Supplied material:
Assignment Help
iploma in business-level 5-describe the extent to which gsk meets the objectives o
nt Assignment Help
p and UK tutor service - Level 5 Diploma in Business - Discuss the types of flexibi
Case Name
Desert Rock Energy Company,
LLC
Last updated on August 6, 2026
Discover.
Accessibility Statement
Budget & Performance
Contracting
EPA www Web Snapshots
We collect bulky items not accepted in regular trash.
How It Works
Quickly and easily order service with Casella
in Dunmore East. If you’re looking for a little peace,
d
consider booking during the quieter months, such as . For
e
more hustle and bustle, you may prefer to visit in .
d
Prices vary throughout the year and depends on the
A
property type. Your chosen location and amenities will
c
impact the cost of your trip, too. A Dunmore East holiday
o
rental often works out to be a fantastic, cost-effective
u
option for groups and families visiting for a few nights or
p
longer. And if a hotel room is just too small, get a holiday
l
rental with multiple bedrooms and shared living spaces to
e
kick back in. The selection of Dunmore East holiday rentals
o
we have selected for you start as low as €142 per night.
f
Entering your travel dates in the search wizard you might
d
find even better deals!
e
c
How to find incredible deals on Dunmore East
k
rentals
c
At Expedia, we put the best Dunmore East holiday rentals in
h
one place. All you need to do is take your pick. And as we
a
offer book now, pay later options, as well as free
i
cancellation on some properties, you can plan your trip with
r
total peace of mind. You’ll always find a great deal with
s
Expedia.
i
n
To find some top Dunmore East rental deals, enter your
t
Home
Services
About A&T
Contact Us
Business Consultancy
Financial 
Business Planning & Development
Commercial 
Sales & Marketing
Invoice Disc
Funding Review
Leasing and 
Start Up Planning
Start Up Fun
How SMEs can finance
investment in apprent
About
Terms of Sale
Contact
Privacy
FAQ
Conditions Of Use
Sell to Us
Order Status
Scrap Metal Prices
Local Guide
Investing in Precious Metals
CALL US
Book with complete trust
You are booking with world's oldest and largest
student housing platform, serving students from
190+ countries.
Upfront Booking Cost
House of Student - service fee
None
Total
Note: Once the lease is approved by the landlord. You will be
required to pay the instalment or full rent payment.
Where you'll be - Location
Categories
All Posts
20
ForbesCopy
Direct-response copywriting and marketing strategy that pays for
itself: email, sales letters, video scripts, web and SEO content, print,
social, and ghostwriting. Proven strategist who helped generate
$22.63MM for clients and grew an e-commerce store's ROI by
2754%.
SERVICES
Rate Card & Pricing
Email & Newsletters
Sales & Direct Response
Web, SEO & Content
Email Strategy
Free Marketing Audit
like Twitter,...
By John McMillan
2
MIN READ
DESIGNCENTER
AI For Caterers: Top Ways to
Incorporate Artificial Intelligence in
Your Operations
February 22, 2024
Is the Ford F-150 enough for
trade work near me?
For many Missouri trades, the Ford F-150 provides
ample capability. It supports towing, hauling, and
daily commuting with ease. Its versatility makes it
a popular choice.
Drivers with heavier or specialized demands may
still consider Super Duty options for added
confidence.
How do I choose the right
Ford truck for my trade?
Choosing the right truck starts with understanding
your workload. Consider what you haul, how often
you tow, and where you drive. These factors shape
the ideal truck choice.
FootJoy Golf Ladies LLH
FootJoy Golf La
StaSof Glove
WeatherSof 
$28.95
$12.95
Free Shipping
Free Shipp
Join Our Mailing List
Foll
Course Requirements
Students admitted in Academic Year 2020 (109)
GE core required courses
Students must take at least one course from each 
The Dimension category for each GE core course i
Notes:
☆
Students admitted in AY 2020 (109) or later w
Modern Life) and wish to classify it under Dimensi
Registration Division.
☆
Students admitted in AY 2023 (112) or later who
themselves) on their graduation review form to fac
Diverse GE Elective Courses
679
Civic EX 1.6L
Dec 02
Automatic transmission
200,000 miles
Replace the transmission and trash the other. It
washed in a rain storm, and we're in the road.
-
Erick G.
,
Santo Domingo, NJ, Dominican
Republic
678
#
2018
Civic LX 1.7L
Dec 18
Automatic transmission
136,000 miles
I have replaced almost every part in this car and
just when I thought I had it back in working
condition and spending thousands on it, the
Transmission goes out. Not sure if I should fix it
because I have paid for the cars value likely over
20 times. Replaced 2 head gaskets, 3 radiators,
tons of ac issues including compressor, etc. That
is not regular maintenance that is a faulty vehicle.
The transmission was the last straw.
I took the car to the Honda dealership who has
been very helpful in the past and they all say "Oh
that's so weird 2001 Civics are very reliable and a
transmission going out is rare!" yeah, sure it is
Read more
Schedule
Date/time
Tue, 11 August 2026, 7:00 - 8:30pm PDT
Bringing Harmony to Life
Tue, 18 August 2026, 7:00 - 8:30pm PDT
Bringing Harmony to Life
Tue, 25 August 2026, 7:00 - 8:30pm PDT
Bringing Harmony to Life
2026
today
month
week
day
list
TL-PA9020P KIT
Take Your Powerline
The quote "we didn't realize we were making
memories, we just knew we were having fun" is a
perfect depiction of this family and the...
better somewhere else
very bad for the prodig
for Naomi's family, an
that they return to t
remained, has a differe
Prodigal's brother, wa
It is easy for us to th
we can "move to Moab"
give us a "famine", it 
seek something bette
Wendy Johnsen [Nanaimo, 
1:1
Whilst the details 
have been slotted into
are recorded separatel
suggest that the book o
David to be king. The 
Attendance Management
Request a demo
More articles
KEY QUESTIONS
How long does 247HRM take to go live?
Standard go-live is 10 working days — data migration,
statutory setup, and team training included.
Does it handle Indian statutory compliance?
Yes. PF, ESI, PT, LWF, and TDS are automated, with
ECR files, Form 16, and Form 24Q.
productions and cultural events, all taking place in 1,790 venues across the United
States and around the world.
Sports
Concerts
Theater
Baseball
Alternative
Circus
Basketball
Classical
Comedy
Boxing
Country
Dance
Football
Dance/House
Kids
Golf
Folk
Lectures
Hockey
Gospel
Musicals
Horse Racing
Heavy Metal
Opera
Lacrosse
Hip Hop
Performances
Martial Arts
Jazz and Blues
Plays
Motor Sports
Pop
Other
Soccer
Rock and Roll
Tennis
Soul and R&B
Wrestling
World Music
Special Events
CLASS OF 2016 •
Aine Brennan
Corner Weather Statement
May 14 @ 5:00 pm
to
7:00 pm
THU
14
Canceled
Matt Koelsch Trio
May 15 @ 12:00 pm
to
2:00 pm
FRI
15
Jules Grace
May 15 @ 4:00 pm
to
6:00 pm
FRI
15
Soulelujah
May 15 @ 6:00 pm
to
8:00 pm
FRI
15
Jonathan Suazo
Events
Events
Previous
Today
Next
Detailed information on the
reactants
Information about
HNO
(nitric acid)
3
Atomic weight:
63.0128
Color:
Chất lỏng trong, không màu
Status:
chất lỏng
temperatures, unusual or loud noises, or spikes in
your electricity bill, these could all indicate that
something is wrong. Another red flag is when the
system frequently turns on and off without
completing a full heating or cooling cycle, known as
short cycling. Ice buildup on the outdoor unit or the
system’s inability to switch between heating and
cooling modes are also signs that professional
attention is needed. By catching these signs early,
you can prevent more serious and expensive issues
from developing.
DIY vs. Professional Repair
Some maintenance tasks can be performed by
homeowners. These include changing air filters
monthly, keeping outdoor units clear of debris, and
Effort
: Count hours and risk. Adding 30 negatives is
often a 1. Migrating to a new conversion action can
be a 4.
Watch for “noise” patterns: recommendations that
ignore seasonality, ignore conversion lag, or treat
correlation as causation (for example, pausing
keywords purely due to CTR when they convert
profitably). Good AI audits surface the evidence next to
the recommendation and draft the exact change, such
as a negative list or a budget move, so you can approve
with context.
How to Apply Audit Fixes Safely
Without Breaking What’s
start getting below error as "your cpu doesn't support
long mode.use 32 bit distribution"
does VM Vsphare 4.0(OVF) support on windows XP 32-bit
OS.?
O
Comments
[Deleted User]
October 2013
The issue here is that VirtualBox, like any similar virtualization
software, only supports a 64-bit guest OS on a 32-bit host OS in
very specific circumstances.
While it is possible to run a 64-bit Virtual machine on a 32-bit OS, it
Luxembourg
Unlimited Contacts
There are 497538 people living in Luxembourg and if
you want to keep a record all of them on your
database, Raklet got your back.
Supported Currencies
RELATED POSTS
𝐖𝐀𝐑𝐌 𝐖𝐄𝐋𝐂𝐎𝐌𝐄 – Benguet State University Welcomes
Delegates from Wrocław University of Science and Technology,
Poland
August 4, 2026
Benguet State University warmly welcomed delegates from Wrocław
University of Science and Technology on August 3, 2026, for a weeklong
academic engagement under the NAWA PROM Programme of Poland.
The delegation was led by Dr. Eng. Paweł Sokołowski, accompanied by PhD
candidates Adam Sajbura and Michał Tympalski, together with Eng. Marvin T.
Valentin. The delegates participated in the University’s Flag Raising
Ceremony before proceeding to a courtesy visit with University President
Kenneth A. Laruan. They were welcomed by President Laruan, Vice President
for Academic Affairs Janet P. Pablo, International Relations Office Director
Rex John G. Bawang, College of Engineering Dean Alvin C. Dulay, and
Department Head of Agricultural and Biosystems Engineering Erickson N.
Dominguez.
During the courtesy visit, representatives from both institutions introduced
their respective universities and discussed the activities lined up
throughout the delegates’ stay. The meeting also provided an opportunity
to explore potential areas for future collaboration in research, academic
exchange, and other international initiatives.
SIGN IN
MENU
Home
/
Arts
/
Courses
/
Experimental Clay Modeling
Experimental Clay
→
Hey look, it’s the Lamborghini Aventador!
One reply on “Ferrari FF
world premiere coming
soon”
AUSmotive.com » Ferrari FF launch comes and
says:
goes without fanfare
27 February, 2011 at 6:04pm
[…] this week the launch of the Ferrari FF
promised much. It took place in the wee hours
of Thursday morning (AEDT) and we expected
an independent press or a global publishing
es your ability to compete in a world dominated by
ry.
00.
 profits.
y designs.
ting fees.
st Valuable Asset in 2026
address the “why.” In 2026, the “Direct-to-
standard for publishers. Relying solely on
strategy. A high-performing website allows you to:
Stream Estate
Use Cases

Request:
Please copy the material word for word, beginning at its very first line and stopping after the line that contains "How It Works"; include both of those lines.

Response:
Assignment Help
iploma in business-level 5-describe the extent to which gsk meets the objectives o
nt Assignment Help
p and UK tutor service - Level 5 Diploma in Business - Discuss the types of flexibi
Case Name
Desert Rock Energy Company,
LLC
Last updated on August 6, 2026
Discover.
Accessibility Statement
Budget & Performance
Contracting
EPA www Web Snapshots
We collect bulky items not accepted in regular trash.
How It Works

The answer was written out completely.